Another quirk of LLMs is that they overuse specific phrases, which stems from technical issues (training on their output, training on other LLM's output, training on human SEO junk, artifacts of whole-word tokenization, inheriting style from its own previous output as it writes the prompt, just to start).
"Slop" is an overused term, but this is precisely what people in the LLM tinkerer/self hosting community mean by it. It's also what the "temperature" setting you may see in some UIs is supposed to combat, though that crude an ineffective if you ask me.
Anyway, if you stare at these LLMs long enough, you learn to see a lot of individual model's signatures. Some of it is... hard to convey in words. But "Embodies" "landmark achievement" and such just set off alarm bells in my head, specifically for ChatGPT/Claude. If you ask an LLM to write a story, "shivers down the spine" is another phrase so common its a meme, as are specific names they tend to choose for characters.

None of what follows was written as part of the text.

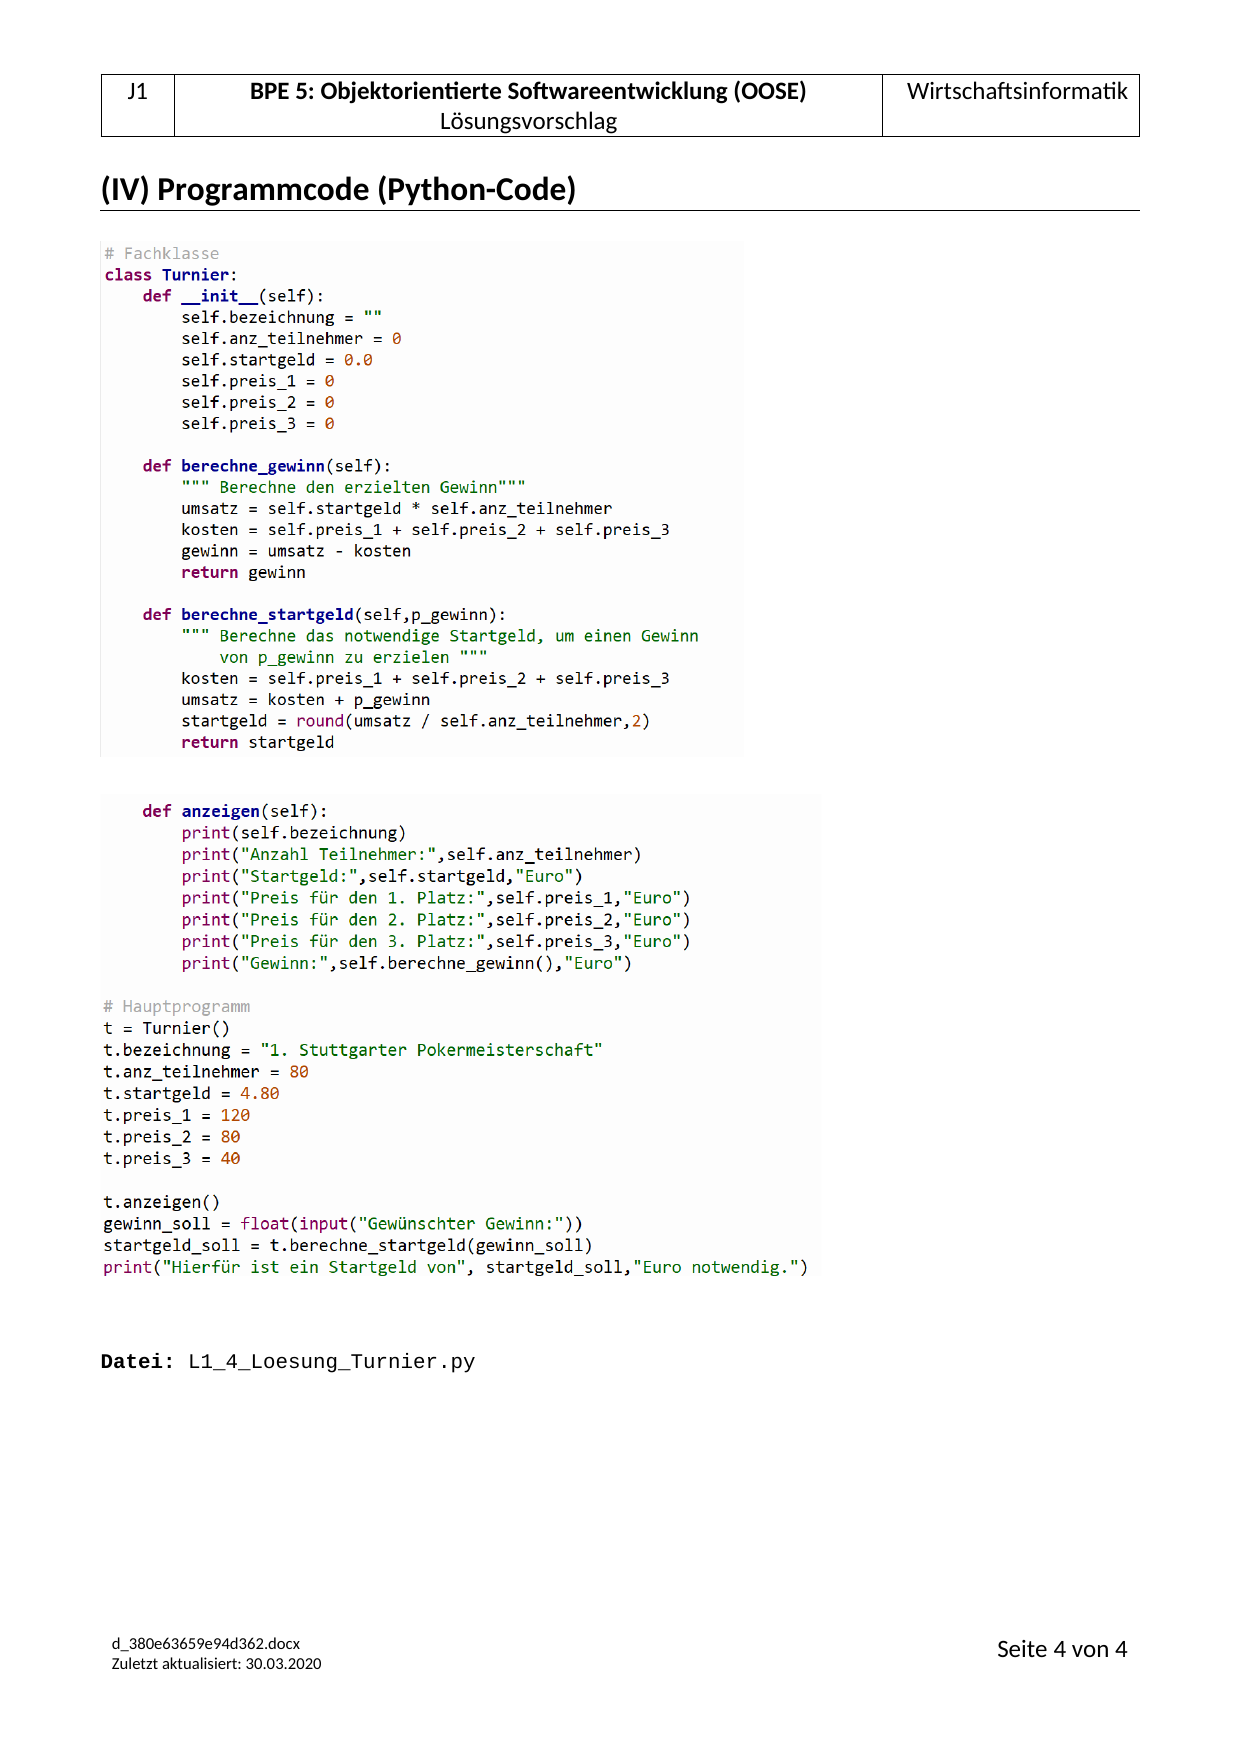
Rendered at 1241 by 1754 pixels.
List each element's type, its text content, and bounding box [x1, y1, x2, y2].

If you ask an LLM to write in your native language, you'd run into similar issues, though the translation should soften them some. Hence when I use Chinese open weights models, I get them to "think" in Chinese and answer in English, and get a MUCH better result.
All this is quantifiable, by the way. Check out EQBench's slop profiles for individual models:
https://eqbench.com/creative_writing_longform.html
https://eqbench.com/creative_writing.html
And it's best guess at inbreeding "family trees" for models:
Wow, thank you for such an elaborate answer!
By the easy, how do you make models "think" in Chinese? By explicitly asking them to? Or by writing the prompt in Chinese?